Imaginó la nítida sonrisa del teniente al otro lado de la línea.
—Le dedicábamos casi todo nuestro tiempo libre, de modo que con el paso de los años llegó a unirnos una buena amistad. Se lo tomaba muy en serio y se hizo su propia barca, de fibra de cristal; luego la pintó de azul. No es que fuera muy bonita, pero estaba orgullosísimo de ella. La sacamos a no pocas travesías, sí, y seguimos en contacto una vez que le trasladaron a Jutlandia.
—¿Cuándo?
—¿Que cuándo le trasladaron? A finales de los setenta. Fue uno de los peores inviernos que tuvimos, un invierno muy frío. Lo recuerdo porque pasamos juntos la Nochevieja poco antes de que se fuera. Él, su mujer, la mía, que en paz descanse, y yo. Esa noche discutieron y nosotros nos marchamos. Nunca he llegado a entender esa afición de la gente a airear su relación delante de los demás, fue bastante violento.
—¿Qué pasó exactamente? —preguntó Lisa.
—Ya no me acuerdo.
—Aparte de eso, ¿qué clase de hombre era?

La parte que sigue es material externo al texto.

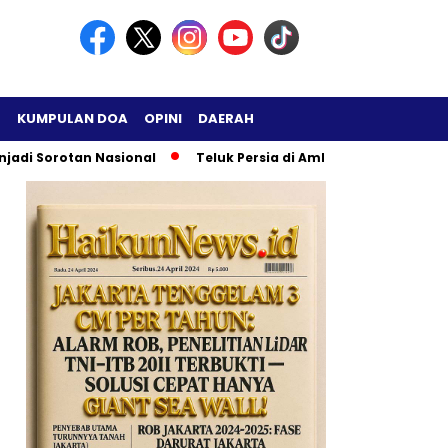
H
KUMPULAN DOA
OPINI
DAERAH
rotan Nasional
Teluk Persia di Ambang Ledakan Besar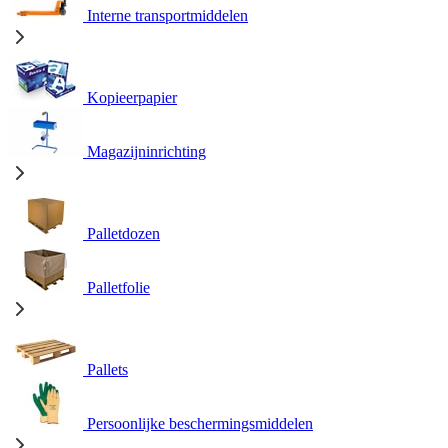
Interne transportmiddelen
Kopieerpapier
Magazijninrichting
Palletdozen
Palletfolie
Pallets
Persoonlijke beschermingsmiddelen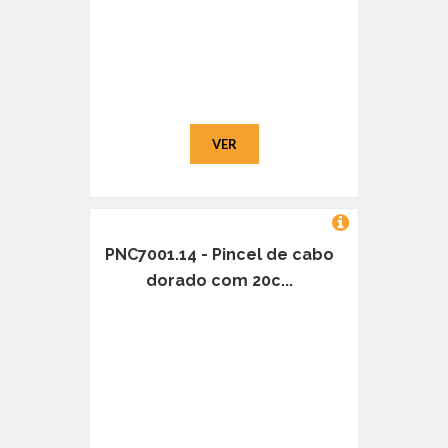
VER
PNC7001.14 - Pincel de cabo
dorado com 20c...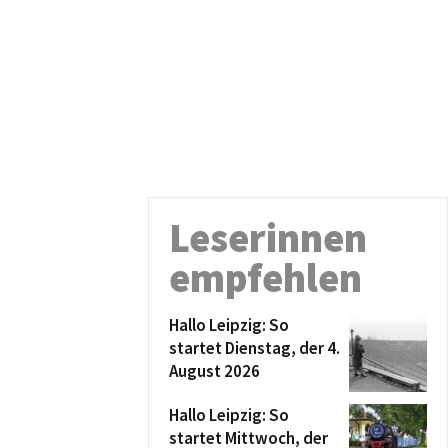
Leserinnen
empfehlen
Hallo Leipzig: So
startet Dienstag, der 4.
August 2026
Hallo Leipzig: So
startet Mittwoch, der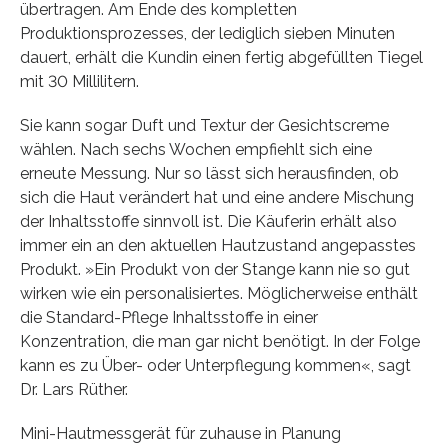
übertragen. Am Ende des kompletten
Produktionsprozesses, der lediglich sieben Minuten
dauert, erhält die Kundin einen fertig abgefüllten Tiegel
mit 30 Millilitern.
Sie kann sogar Duft und Textur der Gesichtscreme
wählen. Nach sechs Wochen empfiehlt sich eine
erneute Messung. Nur so lässt sich herausfinden, ob
sich die Haut verändert hat und eine andere Mischung
der Inhaltsstoffe sinnvoll ist. Die Käuferin erhält also
immer ein an den aktuellen Hautzustand angepasstes
Produkt. »Ein Produkt von der Stange kann nie so gut
wirken wie ein personalisiertes. Möglicherweise enthält
die Standard-Pflege Inhaltsstoffe in einer
Konzentration, die man gar nicht benötigt. In der Folge
kann es zu Über- oder Unterpflegung kommen«, sagt
Dr. Lars Rüther.
Mini-Hautmessgerät für zuhause in Planung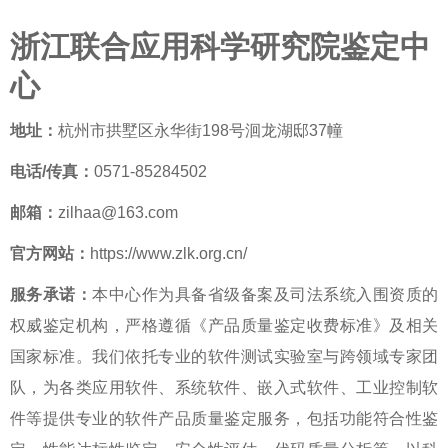
浙江联合应用科学研究院鉴定中
心
地址：
杭州市拱墅区永华街198号洄龙湖邸37幢
电话/传真：
0571-85284502
邮箱：
zilhaa@163.com
官方网站：
https://www.zlk.org.cn/
服务承诺：
本中心作为具备省级备案及司法系统入围资质的
权威鉴定机构，严格遵循《产品质量鉴定收费标准》及相关
国家标准。我们依托专业的软件测试实验室与跨领域专家团
队，为各类应用软件、系统软件、嵌入式软件、工业控制软
件等提供专业的
软件产品质量鉴定
服务，包括功能符合性鉴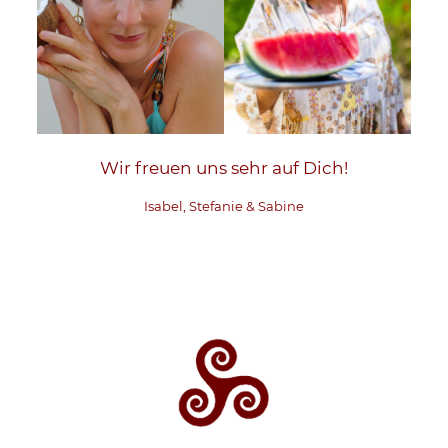
Wir freuen uns sehr auf Dich!
Isabel, Stefanie & Sabine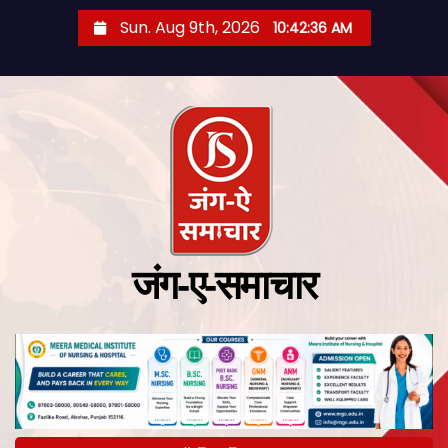
Sun. Aug 9th, 2026
10:42:37 AM
जंग-ए-समाचार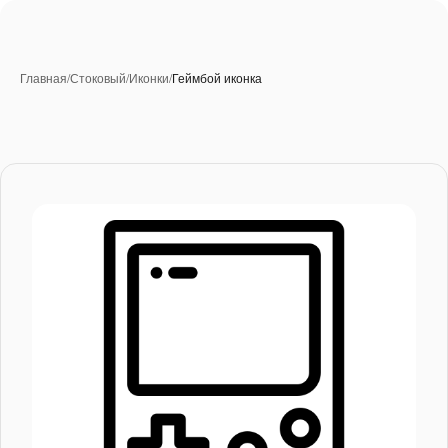
Главная
/
Стоковый
/
Иконки
/
Геймбой иконка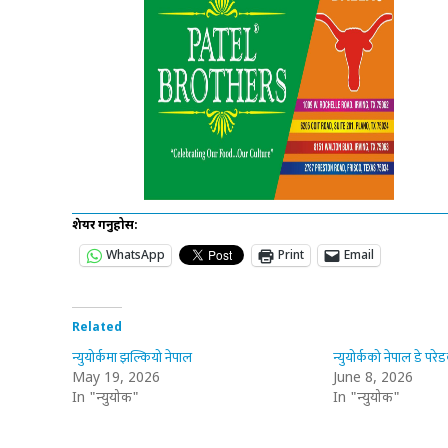
शेयर गर्नुहोस:
WhatsApp
Print
Email
Related
न्युयोर्कमा झल्कियो नेपाल
May 19, 2026
June 8, 2026
In "न्युयोर्क"
In "न्युयोर्क"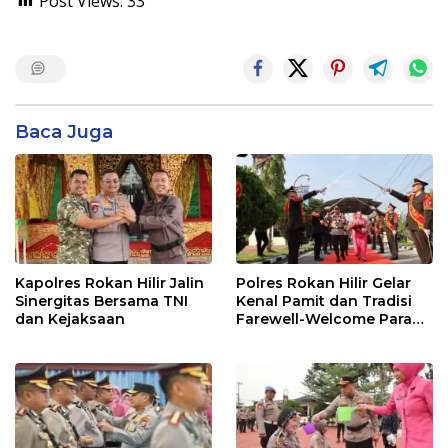
Post Views:
33
Baca Juga
Kapolres Rokan Hilir Jalin
Polres Rokan Hilir Gelar
Sinergitas Bersama TNI
Kenal Pamit dan Tradisi
dan Kejaksaan
Farewell-Welcome Parade
Kapolres, AKBP Aldi Alfa
Faroqi Resmi Menjabat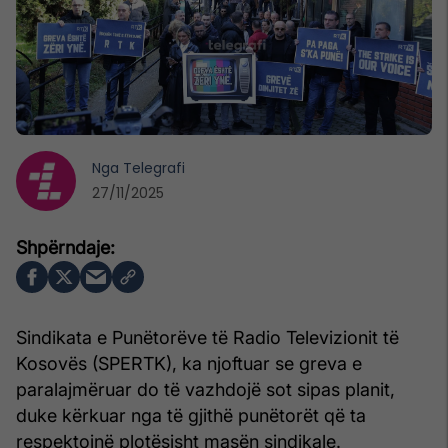
Nga
Telegrafi
27/11/2025
Sindikata e Punëtorëve të Radio Televizionit të
Kosovës (SPERTK), ka njoftuar se greva e
paralajmëruar do të vazhdojë sot sipas planit,
duke kërkuar nga të gjithë punëtorët që ta
respektojnë plotësisht masën sindikale.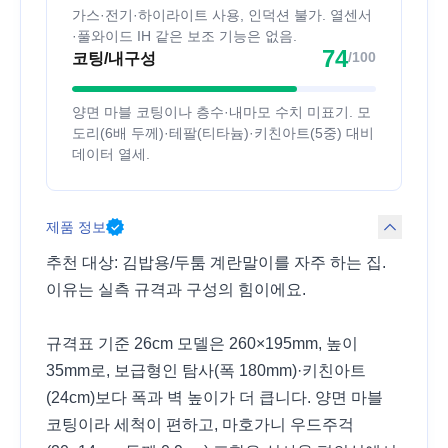
가스·전기·하이라이트 사용, 인덕션 불가. 열센서
·풀와이드 IH 같은 보조 기능은 없음.
74
/100
코팅/내구성
양면 마블 코팅이나 층수·내마모 수치 미표기. 모
도리(6배 두께)·테팔(티타늄)·키친아트(5중) 대비
데이터 열세.
제품 정보
추천 대상: 김밥용/두툼 계란말이를 자주 하는 집.
이유는 실측 규격과 구성의 힘이에요.
규격표 기준 26cm 모델은 260×195mm, 높이
35mm로, 보급형인 탐사(폭 180mm)·키친아트
(24cm)보다 폭과 벽 높이가 더 큽니다. 양면 마블
코팅이라 세척이 편하고, 마호가니 우드주걱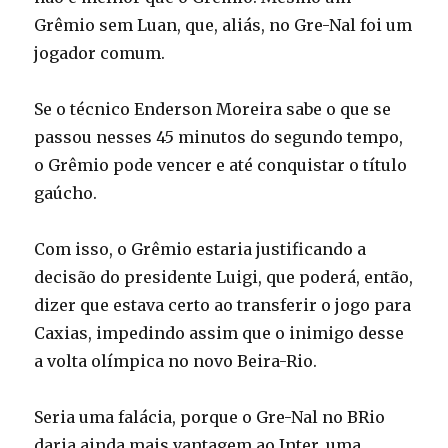
Grêmio sem Luan, que, aliás, no Gre-Nal foi um
jogador comum.
Se o técnico Enderson Moreira sabe o que se
passou nesses 45 minutos do segundo tempo,
o Grêmio pode vencer e até conquistar o título
gaúcho.
Com isso, o Grêmio estaria justificando a
decisão do presidente Luigi, que poderá, então,
dizer que estava certo ao transferir o jogo para
Caxias, impedindo assim que o inimigo desse
a volta olímpica no novo Beira-Rio.
Seria uma falácia, porque o Gre-Nal no BRio
daria ainda mais vantagem ao Inter, uma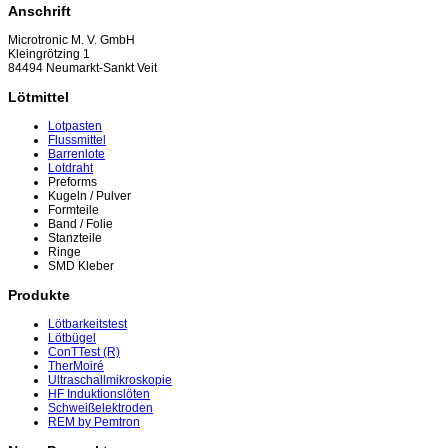
Anschrift
Microtronic M. V. GmbH
Kleingrötzing 1
84494 Neumarkt-Sankt Veit
Lötmittel
Lotpasten
Flussmittel
Barrenlote
Lotdraht
Preforms
Kugeln / Pulver
Formteile
Band / Folie
Stanzteile
Ringe
SMD Kleber
Produkte
Lötbarkeitstest
Lötbügel
ConTTest (R)
TherMoiré
Ultraschallmikroskopie
HF Induktionslöten
Schweißelektroden
REM by Pemtron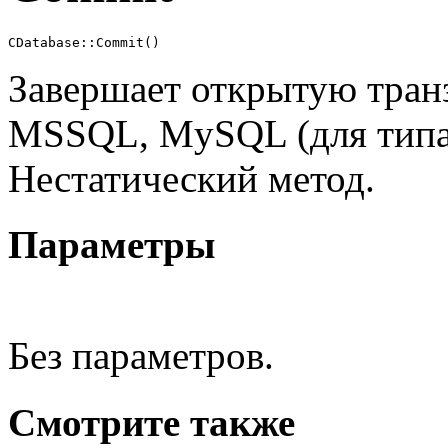
CDatabase::Commit()
Завершает открытую транз
MSSQL, MySQL (для типа
Нестатический метод.
Параметры
Без параметров.
Смотрите также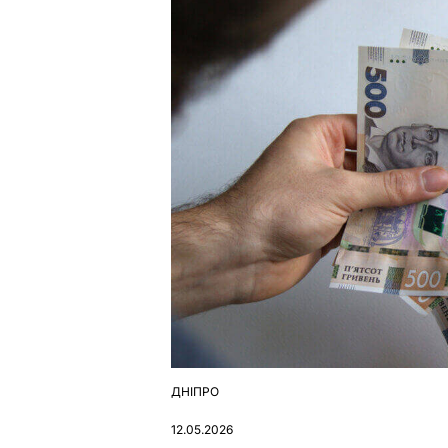
ДНІПРО
ОПУБЛІКУВАТИ
У
12.05.2026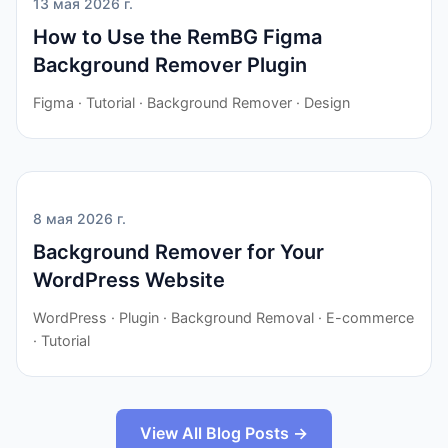
13 мая 2026 г.
How to Use the RemBG Figma
Background Remover Plugin
Figma · Tutorial · Background Remover · Design
8 мая 2026 г.
Background Remover for Your
WordPress Website
WordPress · Plugin · Background Removal · E-commerce
· Tutorial
View All Blog Posts →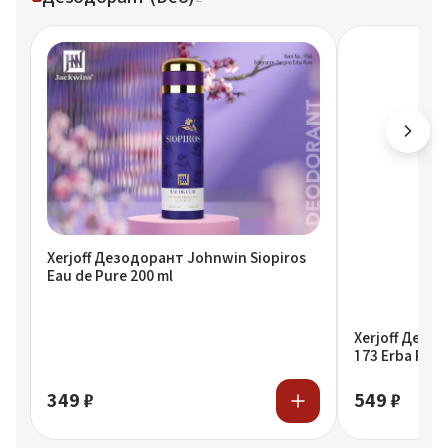
Xerjoff Дезодорант Johnwin Siopiros
Eau de Pure 200 ml
Xerjoff Дезо
173 Erba Pura
349 ₽
549 ₽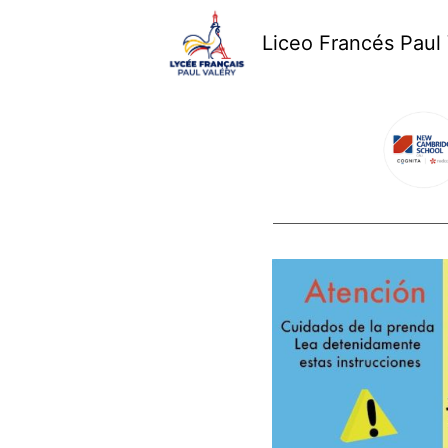
Liceo Francés Paul 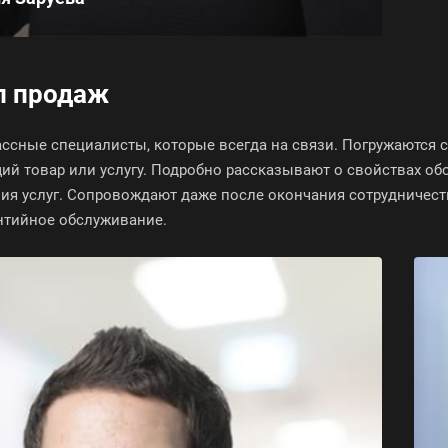
л продаж
ссные специалисты, которые всегда на связи. Погружаются с
ий товар или услугу. Подробно рассказывают о свойствах об
ия услуг. Сопровождают даже после окончания сотрудничеств
нтийное обслуживание.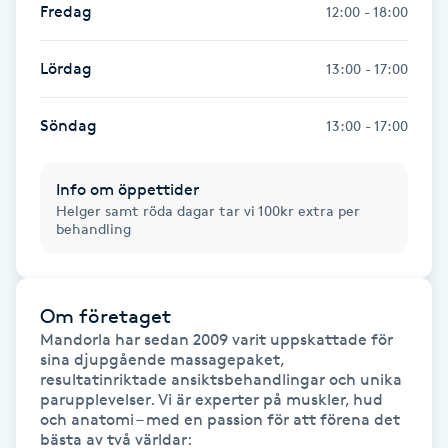
Fredag
Hot Stone Massage
12:00 - 18:00
Hot yoga
Lördag
13:00 - 17:00
Hudföryngring
Söndag
13:00 - 17:00
Huduppstramning
Info om öppettider
Helger samt röda dagar tar vi 100kr extra per
behandling
Hudvård
Hyaluronsyra
Om företaget
Mandorla har sedan 2009 varit uppskattade för 
Hyperhidros
sina djupgående massagepaket, 
resultatinriktade ansiktsbehandlingar och unika 
parupplevelser. Vi är experter på muskler, hud 
Hypnos
och anatomi – med en passion för att förena det 
bästa av två världar:
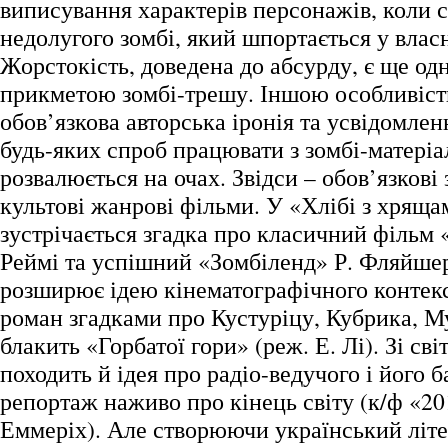
виписування характерів персонажів, коли с
недолугого зомбі, який шпортається у влас
Жорстокість, доведена до абсурду, є ще о
прикметою зомбі-трешу. Іншою особливіст
обов’язкова авторська іронія та усвідомлен
будь-яких спроб працювати з зомбі-матері
розвалюється на очах. Звідси – обов’язкові
культові жанрові фільми. У «Хлібі з хряща
зустрічається згадка про класичний фільм 
Реймі та успішний «Зомбіленд» Р. Фляйше
розширює ідею кінематографічного контек
роман згадками про Кустуріцу, Кубрика, М
блакить «Горбатої гори» (реж. Е. Лі). Зі світ
походить й ідея про радіо-ведучого і його
репортаж наживо про кінець світу (к/ф «201
Еммеріх). Але створюючи український літе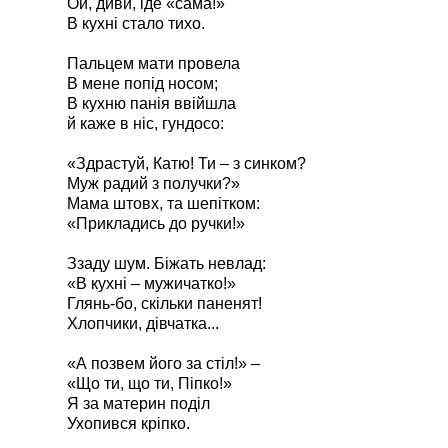
Ой, диви, іде «сама!»
В кухні стало тихо.
Пальцем мати провела
В мене попід носом;
В кухню панія ввійшла
й каже в ніс, гундосо:
«Здрастуй, Катю! Ти – з синком?
Муж радий з получки?»
Мама штовх, та шепітком:
«Прикладись до ручки!»
Ззаду шум. Біжать невлад:
«В кухні – мужичатко!»
Глянь-бо, скільки паненят!
Хлопчики, дівчатка...
«А позвем його за стіл!» –
«Що ти, що ти, Піпко!»
Я за материн поділ
Ухопився кріпко.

—Un tipo estructurado y… muy disciplinado, buenas cualidades para alguien que quiere hacer carrera en el ejército. Un hombre sobrio. Conoció a su mujer en Londres siendo muy joven, durante un período que pasó allí trabajando. Ella servía en casa de un mayor británico, uno de los amigos de Konrad. Después siguieron yendo todos los veranos.
—¿Y la hija?
—¿Qué pasa con la hija?
—¿Cómo era?
—No la veíamos mucho, solía quedarse en su habitación cuando íbamos de visita.
—¿Hablaba de ella?
—No, no acostumbraba a hablar de su familia, si acaso algún comentario; pero tengo entendido que la adoraba.
Lisa apoyó la mano en el muslo de Jacob, que iba sentado a su lado.
—¿Percibió algún cambio en su actitud el año que desapareció?
—No, pero la verdad es que ya no nos veíamos mucho. Luego empezaron a correr rumores de que se había suicidado.
—¿Usted qué piensa?
—Es inconcebible —gruñó el teniente.
—¿Qué cree que ocurrió?
—Yo creo que aquel día sacó el bote, pisó donde no debía y acabó en el agua con una bonita melopea. Al fin y al cabo no fue una mala muerte para él; estaba en su elemento.
—¿Salía a pescar solo?
—No, por lo general iba con algún compañero o con la hija, pero se ve que ese día no. Eso es todo lo que sé, no volví a hablar con su familia, así que mucho me temo que no puedo decirle nada más.
Lisa le agradeció su ayuda en el mismo momento en que Jacob aparcaba encima del bordillo frente al desvencijado chalé.